------ DATA FOR ANALYSIS
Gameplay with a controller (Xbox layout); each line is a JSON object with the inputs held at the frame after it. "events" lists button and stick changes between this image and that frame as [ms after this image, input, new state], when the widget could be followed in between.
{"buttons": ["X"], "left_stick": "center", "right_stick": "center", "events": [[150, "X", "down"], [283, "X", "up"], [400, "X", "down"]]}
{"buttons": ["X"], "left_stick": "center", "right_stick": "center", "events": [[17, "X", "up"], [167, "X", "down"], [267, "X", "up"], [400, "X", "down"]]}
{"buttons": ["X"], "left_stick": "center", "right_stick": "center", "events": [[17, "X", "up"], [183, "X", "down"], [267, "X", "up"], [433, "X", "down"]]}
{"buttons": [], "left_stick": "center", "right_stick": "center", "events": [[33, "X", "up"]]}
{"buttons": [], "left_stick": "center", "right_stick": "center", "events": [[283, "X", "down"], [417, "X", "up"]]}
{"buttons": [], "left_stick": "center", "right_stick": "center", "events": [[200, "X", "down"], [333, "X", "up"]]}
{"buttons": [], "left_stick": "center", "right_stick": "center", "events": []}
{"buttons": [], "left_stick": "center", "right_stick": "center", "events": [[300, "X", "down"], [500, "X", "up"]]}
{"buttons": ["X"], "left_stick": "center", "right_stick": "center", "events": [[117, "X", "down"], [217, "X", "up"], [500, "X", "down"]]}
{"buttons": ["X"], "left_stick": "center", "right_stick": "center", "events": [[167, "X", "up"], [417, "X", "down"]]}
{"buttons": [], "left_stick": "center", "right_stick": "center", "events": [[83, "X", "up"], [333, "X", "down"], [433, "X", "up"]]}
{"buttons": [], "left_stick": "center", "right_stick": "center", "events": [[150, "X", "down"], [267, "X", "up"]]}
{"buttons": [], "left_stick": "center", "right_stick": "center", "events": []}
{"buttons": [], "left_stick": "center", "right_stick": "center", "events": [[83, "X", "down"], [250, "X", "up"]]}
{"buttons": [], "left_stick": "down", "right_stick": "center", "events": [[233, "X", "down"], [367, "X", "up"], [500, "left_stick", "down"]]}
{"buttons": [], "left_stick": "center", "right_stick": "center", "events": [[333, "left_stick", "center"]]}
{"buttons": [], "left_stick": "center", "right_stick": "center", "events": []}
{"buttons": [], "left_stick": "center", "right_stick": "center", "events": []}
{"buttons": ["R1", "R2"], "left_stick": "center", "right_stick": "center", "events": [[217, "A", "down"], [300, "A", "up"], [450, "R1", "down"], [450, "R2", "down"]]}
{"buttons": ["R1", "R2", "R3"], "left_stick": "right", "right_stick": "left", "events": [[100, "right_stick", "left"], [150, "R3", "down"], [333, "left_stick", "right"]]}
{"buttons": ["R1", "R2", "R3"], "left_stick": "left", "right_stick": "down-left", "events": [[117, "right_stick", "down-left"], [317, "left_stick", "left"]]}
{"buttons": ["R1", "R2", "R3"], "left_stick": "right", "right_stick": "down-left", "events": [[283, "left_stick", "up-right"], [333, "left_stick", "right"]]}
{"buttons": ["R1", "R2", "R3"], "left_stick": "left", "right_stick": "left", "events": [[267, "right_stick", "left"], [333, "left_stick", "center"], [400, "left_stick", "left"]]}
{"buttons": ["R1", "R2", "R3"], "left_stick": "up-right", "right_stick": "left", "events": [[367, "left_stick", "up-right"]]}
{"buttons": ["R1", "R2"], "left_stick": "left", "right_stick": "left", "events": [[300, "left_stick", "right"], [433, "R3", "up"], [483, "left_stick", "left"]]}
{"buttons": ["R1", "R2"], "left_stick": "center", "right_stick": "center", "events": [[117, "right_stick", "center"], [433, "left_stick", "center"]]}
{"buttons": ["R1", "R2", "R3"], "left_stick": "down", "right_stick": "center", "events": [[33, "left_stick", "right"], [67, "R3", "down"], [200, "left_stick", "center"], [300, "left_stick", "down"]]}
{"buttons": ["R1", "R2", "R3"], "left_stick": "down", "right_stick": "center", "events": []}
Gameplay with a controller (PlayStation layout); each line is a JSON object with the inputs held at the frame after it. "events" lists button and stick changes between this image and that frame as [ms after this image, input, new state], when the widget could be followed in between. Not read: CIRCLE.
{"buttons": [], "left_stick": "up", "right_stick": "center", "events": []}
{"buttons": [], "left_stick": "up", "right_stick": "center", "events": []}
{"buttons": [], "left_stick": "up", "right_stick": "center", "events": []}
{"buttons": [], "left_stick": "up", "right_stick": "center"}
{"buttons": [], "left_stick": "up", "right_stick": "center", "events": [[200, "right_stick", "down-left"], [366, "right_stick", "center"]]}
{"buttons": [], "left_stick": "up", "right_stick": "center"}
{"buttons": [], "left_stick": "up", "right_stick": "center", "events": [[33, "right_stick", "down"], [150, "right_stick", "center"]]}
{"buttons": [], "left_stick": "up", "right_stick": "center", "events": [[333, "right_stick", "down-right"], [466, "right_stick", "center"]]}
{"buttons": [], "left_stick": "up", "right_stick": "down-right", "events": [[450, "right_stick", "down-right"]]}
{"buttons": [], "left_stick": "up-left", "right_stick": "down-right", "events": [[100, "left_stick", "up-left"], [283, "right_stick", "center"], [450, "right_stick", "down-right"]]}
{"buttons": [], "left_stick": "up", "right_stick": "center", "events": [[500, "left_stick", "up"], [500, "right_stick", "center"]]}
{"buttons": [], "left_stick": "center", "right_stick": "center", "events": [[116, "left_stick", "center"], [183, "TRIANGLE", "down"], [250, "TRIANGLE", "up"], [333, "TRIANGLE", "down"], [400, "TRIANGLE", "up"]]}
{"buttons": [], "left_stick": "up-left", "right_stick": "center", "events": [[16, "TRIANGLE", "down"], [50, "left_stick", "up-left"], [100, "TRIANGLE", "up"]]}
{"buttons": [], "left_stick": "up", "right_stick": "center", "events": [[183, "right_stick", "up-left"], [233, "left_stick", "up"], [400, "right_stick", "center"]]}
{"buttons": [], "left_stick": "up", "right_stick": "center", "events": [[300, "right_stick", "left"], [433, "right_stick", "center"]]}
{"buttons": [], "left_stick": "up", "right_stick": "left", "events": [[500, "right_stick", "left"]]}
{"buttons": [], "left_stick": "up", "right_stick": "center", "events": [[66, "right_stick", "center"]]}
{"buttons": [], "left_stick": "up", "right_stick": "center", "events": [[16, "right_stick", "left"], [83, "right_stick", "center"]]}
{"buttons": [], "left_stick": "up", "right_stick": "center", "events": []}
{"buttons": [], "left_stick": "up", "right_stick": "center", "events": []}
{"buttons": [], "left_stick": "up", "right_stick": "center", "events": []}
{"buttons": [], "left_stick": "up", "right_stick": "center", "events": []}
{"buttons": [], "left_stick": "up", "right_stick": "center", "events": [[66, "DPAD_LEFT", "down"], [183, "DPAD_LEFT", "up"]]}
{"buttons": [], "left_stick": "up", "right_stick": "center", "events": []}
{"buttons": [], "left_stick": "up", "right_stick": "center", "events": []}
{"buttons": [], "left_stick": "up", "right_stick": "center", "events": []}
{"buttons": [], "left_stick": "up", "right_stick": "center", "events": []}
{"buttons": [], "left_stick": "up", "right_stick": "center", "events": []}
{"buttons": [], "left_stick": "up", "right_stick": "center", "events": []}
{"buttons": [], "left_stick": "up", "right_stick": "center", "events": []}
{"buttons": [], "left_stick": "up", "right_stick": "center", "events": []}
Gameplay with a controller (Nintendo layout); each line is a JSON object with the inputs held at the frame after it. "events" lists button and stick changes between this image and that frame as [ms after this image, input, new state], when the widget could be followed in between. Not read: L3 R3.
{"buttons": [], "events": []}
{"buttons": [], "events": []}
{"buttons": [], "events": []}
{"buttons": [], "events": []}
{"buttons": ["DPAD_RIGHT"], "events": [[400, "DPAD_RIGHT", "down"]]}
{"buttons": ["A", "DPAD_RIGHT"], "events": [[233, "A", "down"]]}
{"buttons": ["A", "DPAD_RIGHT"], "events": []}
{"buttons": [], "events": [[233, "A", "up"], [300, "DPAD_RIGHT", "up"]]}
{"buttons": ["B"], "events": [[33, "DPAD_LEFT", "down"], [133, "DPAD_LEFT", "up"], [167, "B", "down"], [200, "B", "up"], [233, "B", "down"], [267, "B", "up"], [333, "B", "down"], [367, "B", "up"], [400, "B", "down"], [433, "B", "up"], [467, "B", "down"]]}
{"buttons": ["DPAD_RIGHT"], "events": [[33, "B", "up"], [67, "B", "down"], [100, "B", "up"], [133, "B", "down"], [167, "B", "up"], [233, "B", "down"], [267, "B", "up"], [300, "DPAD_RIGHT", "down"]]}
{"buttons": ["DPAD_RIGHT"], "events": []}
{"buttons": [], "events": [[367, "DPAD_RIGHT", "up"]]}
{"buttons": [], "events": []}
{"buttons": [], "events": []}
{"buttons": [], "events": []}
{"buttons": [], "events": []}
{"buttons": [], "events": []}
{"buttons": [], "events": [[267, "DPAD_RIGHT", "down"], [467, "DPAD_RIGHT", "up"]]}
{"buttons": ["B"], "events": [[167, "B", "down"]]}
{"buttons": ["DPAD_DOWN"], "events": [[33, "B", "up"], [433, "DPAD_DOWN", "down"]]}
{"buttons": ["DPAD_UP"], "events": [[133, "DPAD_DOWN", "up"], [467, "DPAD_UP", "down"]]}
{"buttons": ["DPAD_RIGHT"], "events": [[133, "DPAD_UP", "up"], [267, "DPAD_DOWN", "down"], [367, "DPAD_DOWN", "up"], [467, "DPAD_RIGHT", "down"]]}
------------
HOW TO COMPLETE THIS TASK:
Whenever a line above contains "read", copy that line.

EXERCISE OUTPUT:
Gameplay with a controller (PlayStation layout); each line is a JSON object with the inputs held at the frame after it. "events" lists button and stick changes between this image and that frame as [ms after this image, input, new state], when the widget could be followed in between. Not read: CIRCLE.
Gameplay with a controller (Nintendo layout); each line is a JSON object with the inputs held at the frame after it. "events" lists button and stick changes between this image and that frame as [ms after this image, input, new state], when the widget could be followed in between. Not read: L3 R3.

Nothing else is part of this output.